New Met-Rx Parent to Fire as Many as 80
The new parent company of Met-Rx USA Nutrition Inc. will dismiss more than half of the Irvine nutritional supplement maker’s 140 employees and move most of the remainder to Florida, Met-Rx executives said Monday.
Rexall Sundown Inc., which bought Met-Rx last month for $78 million and agreed to repay $30 million of its debt, plans to fire as many as 80 employees starting in April, Met-Rx Chief Operating Officer Darrell Askey said.
Of the remainder, about a dozen employees will remain in Orange County. The rest will be offered posts at Rexall’s Boca Raton headquarters, Askey said.
The moves contradicted statements made just after Rexall’s purchase, when Met-Rx’s chief executive, Len Moskovits, said there were no immediate plans to eliminate any Orange County jobs.

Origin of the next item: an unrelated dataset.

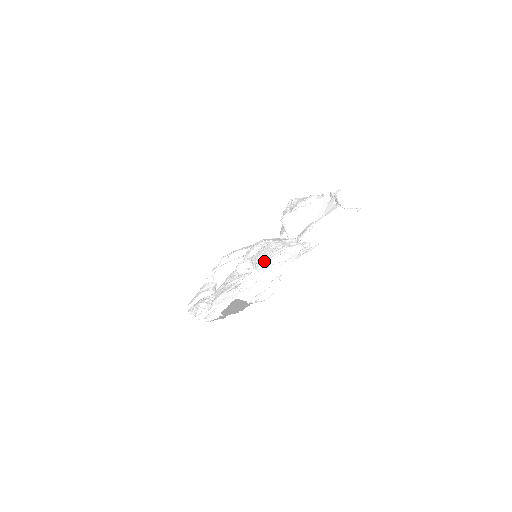
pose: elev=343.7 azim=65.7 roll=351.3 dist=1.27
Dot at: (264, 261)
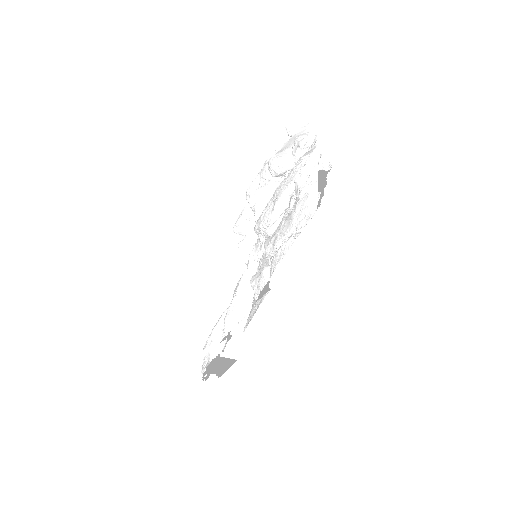
Dot at: (295, 173)
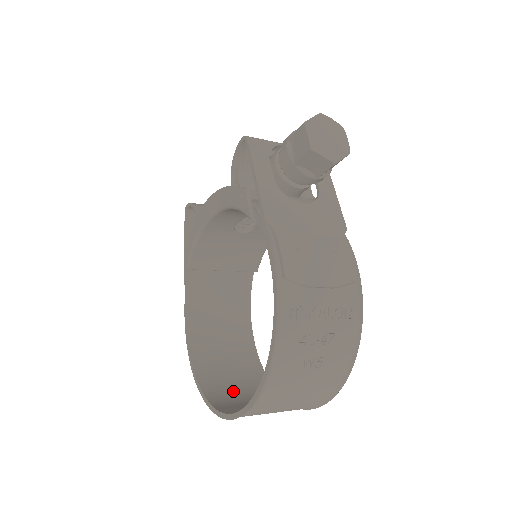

Moskovits resigned Monday, saying his decision was unrelated to Rexall’s plans.
“Once [Met-Rx] was part of a larger entity it wasn’t going to provide me with the same satisfaction,” he said. “I have no desire to disparage them. I was outside all of those discussions.”
Met-Rx founder Dr. A. Scott Connelly will stay on as the Rexall unit’s chief technical officer.
Moskovits, 45, joined the company in 1996. He sold his equity in Met-Rx as part of the Rexall purchase.
Met-Rx, which makes nutrition bars and protein powders, reported sales of $105 million in 1999.
The company recently settled Federal Trade Commission charges that it failed to disclose the health risks of testosterone boosters like those once used by baseball slugger Mark McGwire. The company agreed to disclose potential health hazards on products containing androstenedione and similar steroid hormones.